How to Check Your Plumbing for Lead
You can do a simple test at home to check whether your service line is made of lead. Find the pipe where your water supply enters your basement or crawl space. Lead pipes are gray or dull silver in color. Scratch the surface gently with a house key: if the scratched area turns shiny silver, the pipe is likely lead. You can also hold a strong magnet to the pipe. Lead is not magnetic, so if the magnet doesn’t stick and the scratch test shows shiny silver, you’re looking at a lead pipe.
Copper pipes are a reddish-brown color and also non-magnetic, but they won’t turn shiny silver when scratched. Galvanized steel is gray but magnetic. These simple tests help you identify the material, but the only way to know your actual lead levels is to have your water tested. Many local water utilities offer free or low-cost testing kits.
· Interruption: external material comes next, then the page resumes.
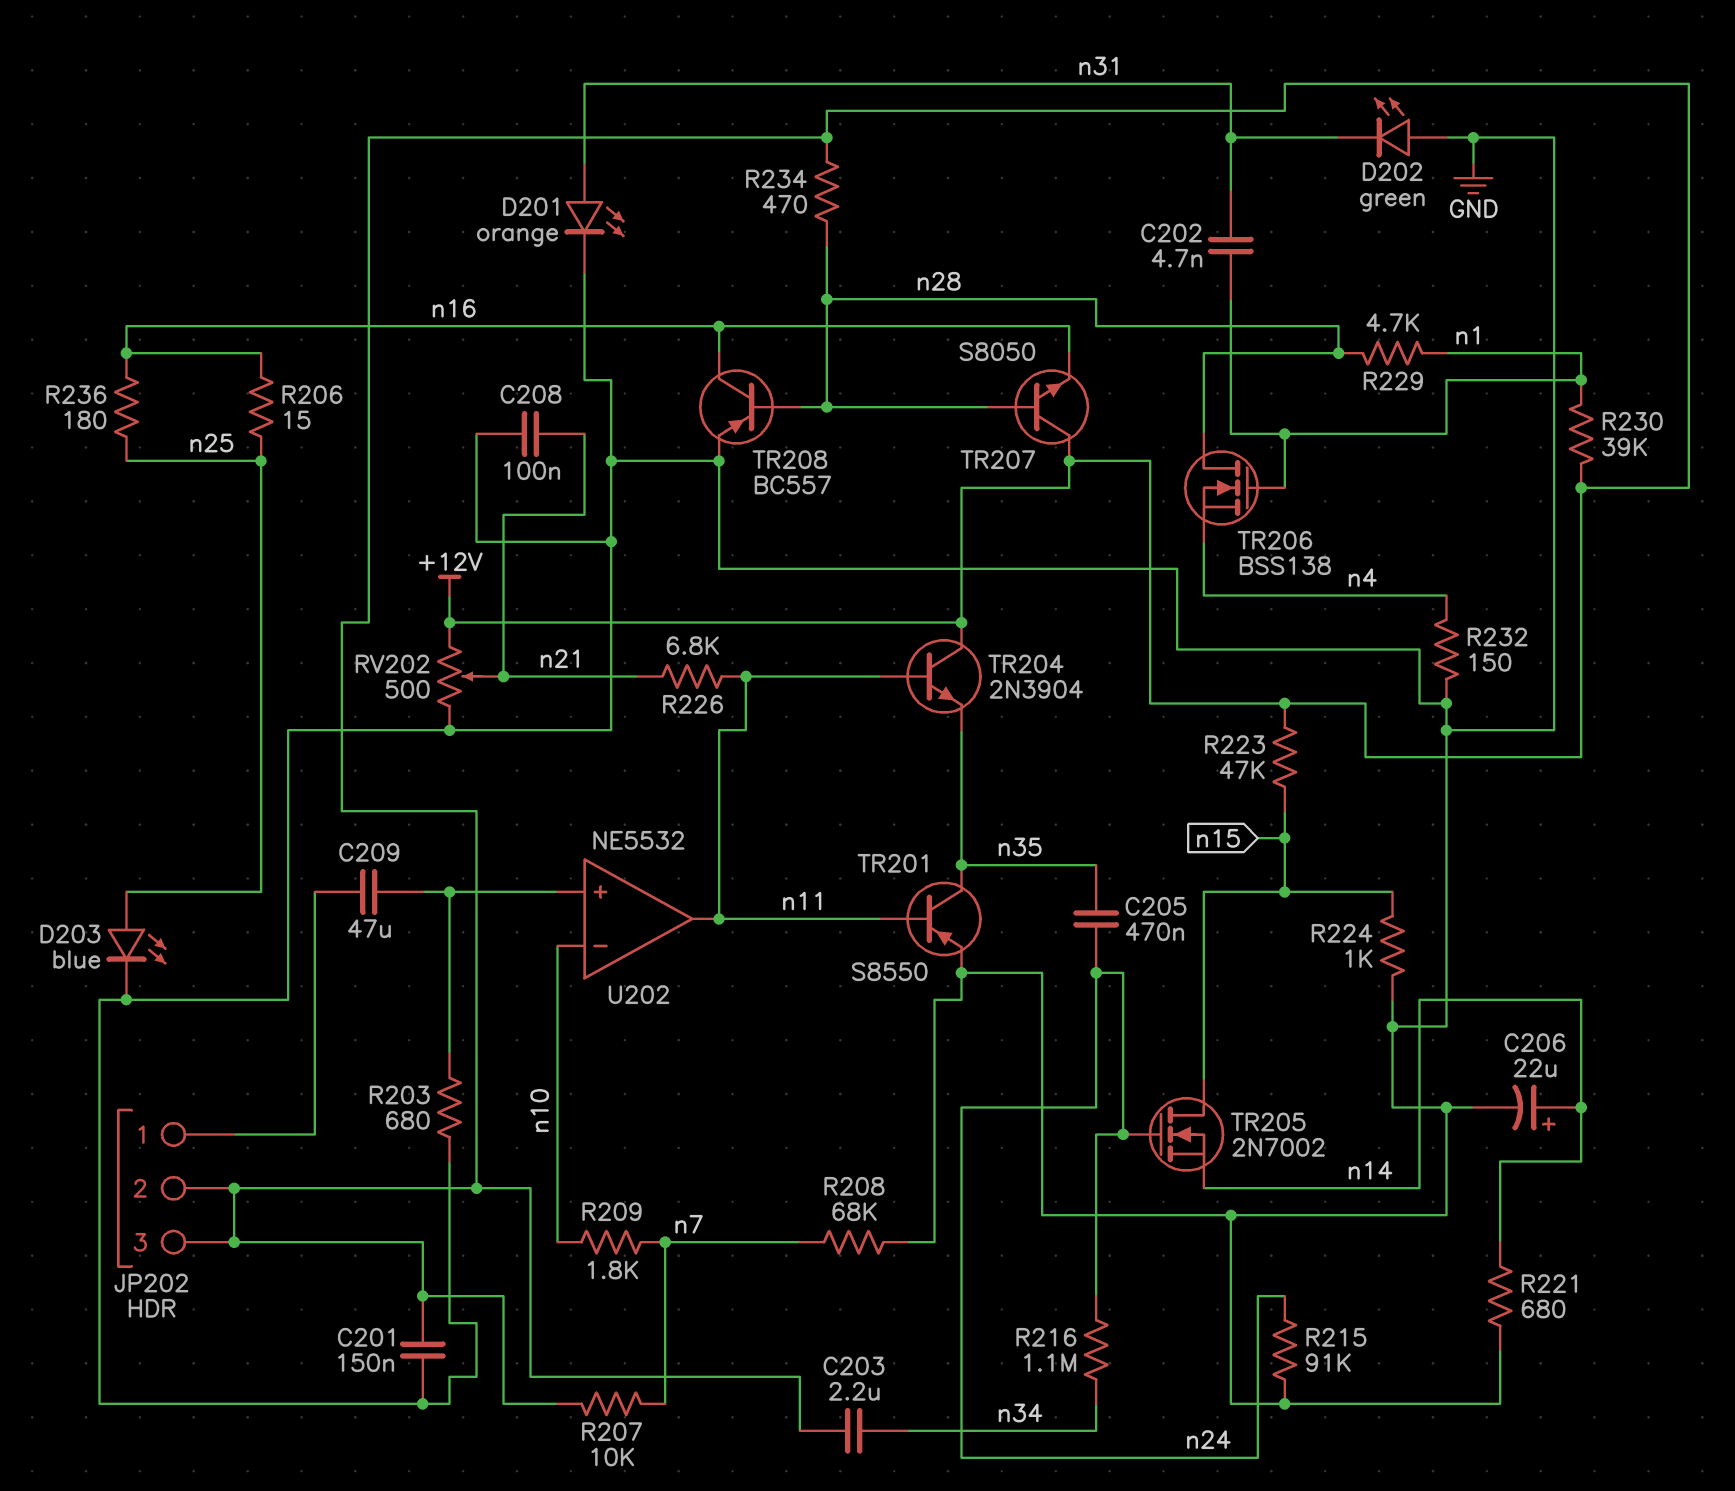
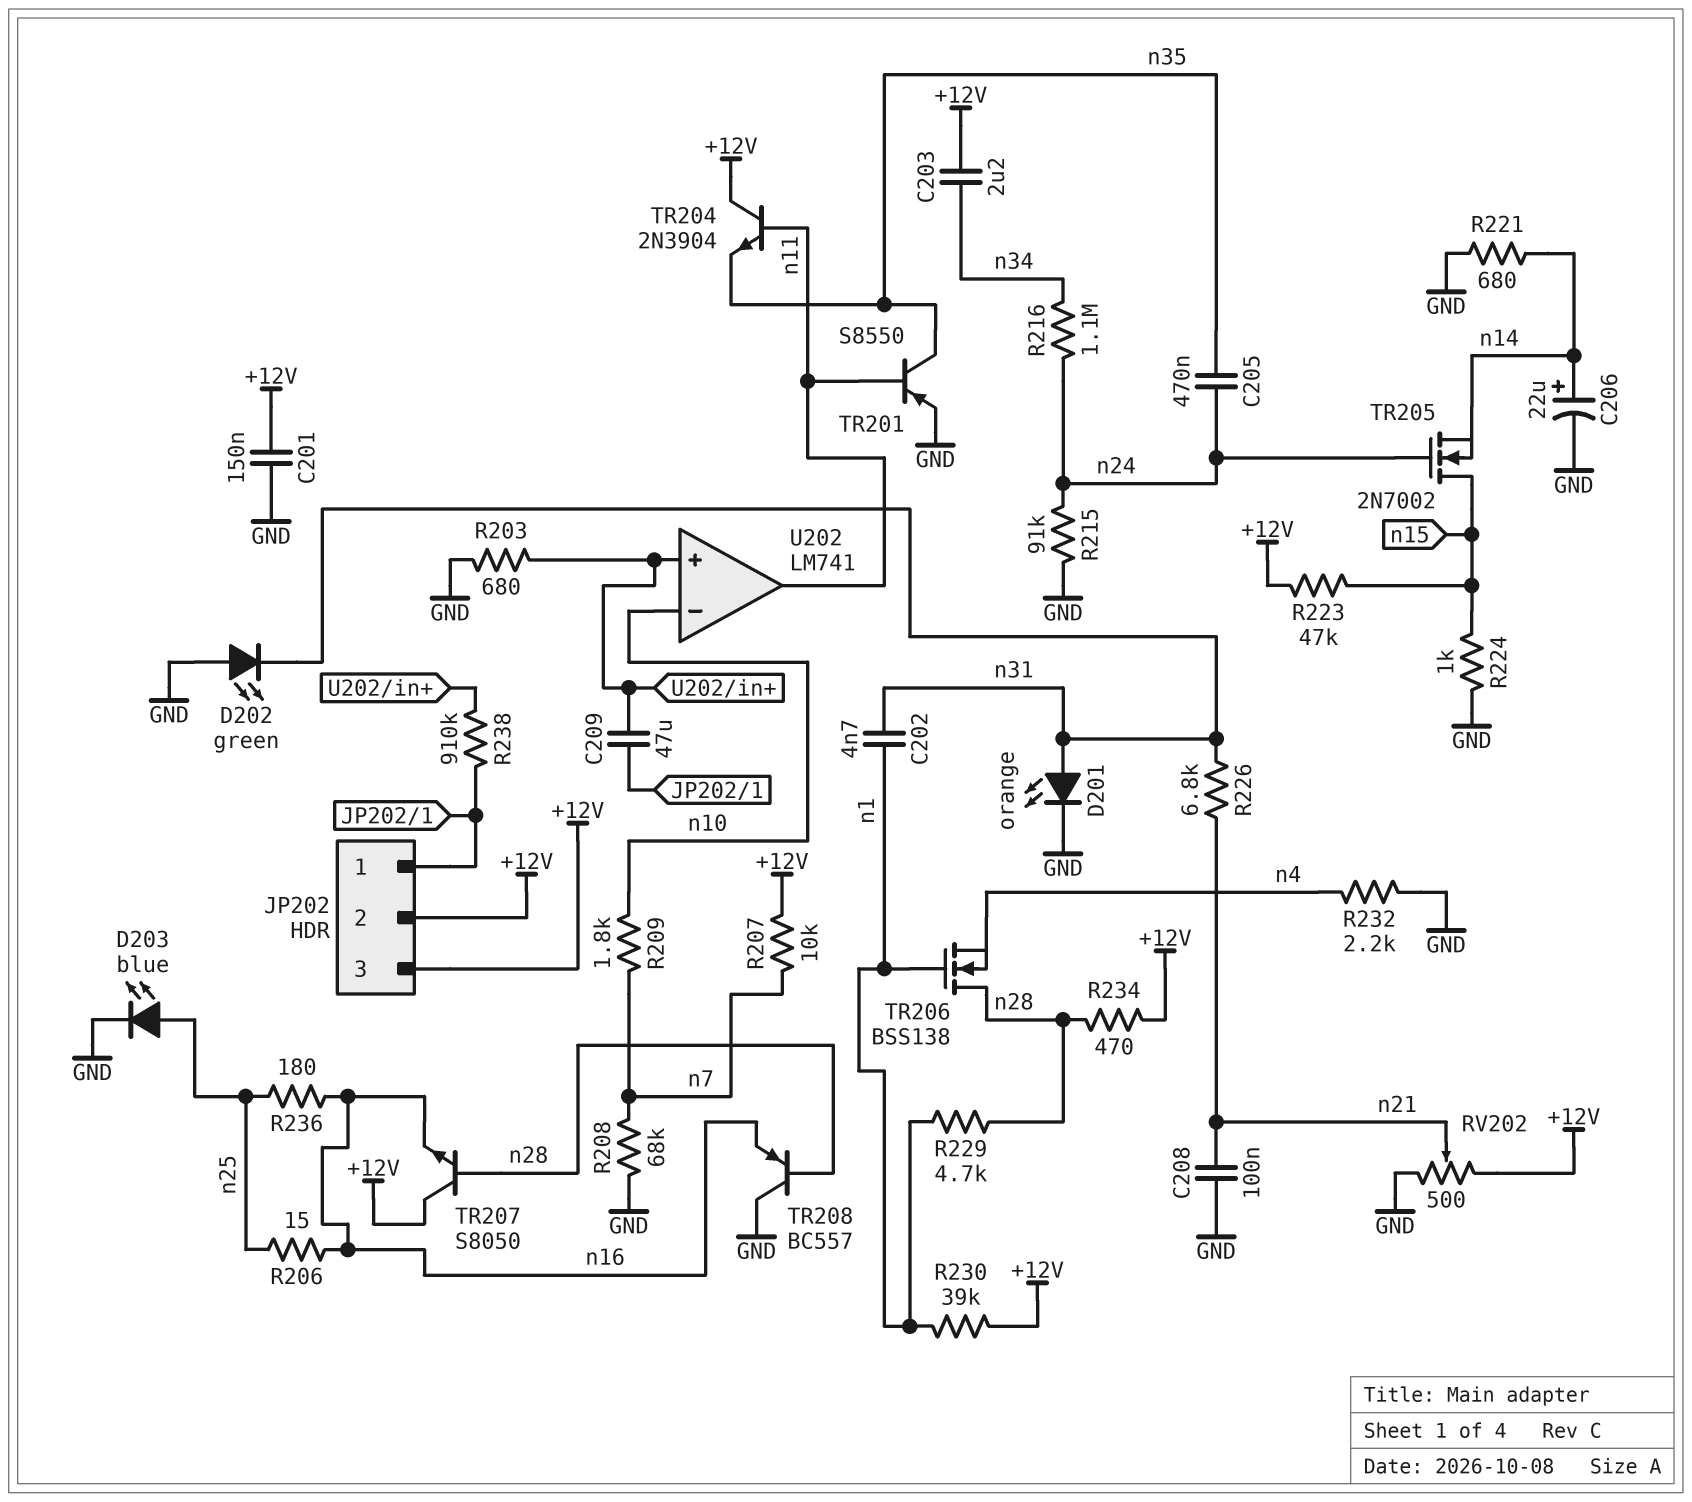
R226: 6.8k (n11, n21) -> 6.8k (n21, n31)
R232: 150 (GND, n4) -> 2.2k (GND, n4)
R238: none -> 910k (JP202/1, U202/in+)
TR208: PNP BC557 (B n28, C n16, E GND) -> PNP BC557 (B n28, C GND, E n16)
U202: NE5532 -> LM741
Reducing Lead Exposure at Home
If you know or suspect lead in your plumbing, the most effective long-term solution is replacing lead service lines and lead solder. That’s expensive and time-consuming, so several interim steps can significantly reduce your exposure.
Flushing your tap before drinking is one of the simplest measures. Run cold water for 30 seconds to two minutes before using it for drinking or cooking, especially first thing in the morning or after the water has been sitting for several hours. This clears out the water that has been in contact with lead pipes the longest. Always use cold water for cooking and preparing baby formula, since hot water pulls more lead from pipes.
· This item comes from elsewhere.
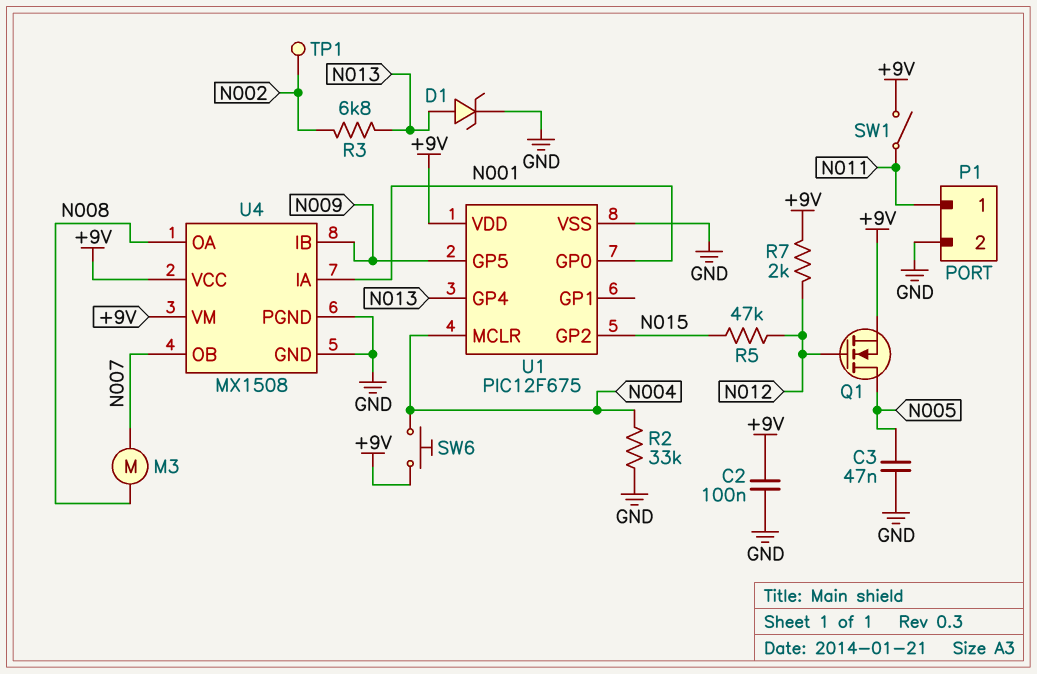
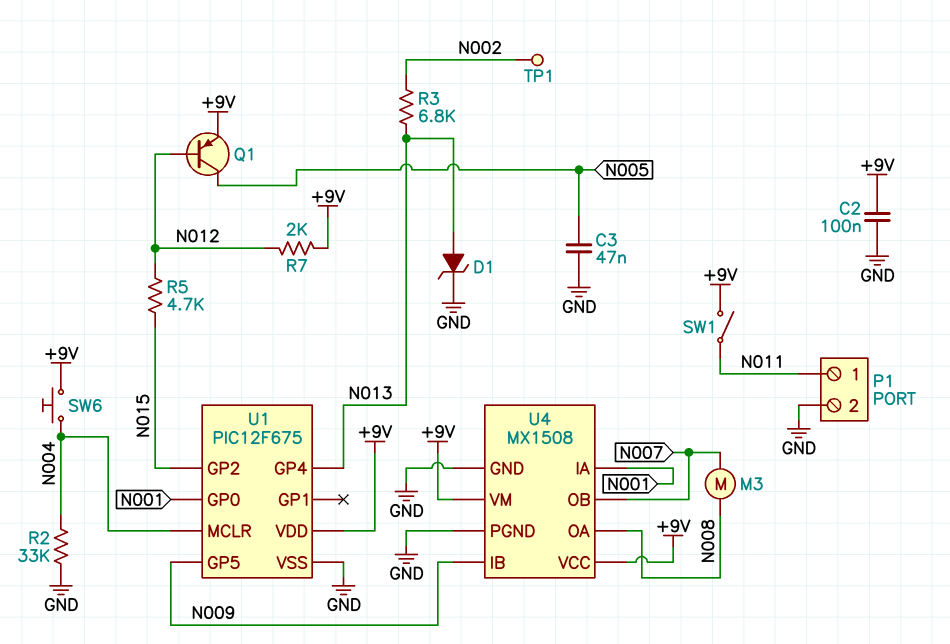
Q1: NMOS (G N012, D N005, S +9V) -> PNP (B N012, C N005, E +9V)
R5: 47k (N012, N015) -> 4.7k (N012, N015)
Water filters are highly effective when you choose the right one. Look for filters certified to NSF/ANSI Standard 53, which is the specific certification for lead reduction. Pitcher filters, faucet-mounted filters, and under-sink systems are all available with this certification. If you prefer a reverse osmosis system, look for certification to NSF/ANSI Standard 58. Not all water filters remove lead, so checking for these specific certifications matters.
If you have young children or are pregnant, getting your water tested and using a certified filter provides the most practical protection while you determine whether pipe replacement is feasible. Many cities are currently undertaking lead service line replacement programs, so it’s worth checking whether your water utility has a timeline for your neighborhood.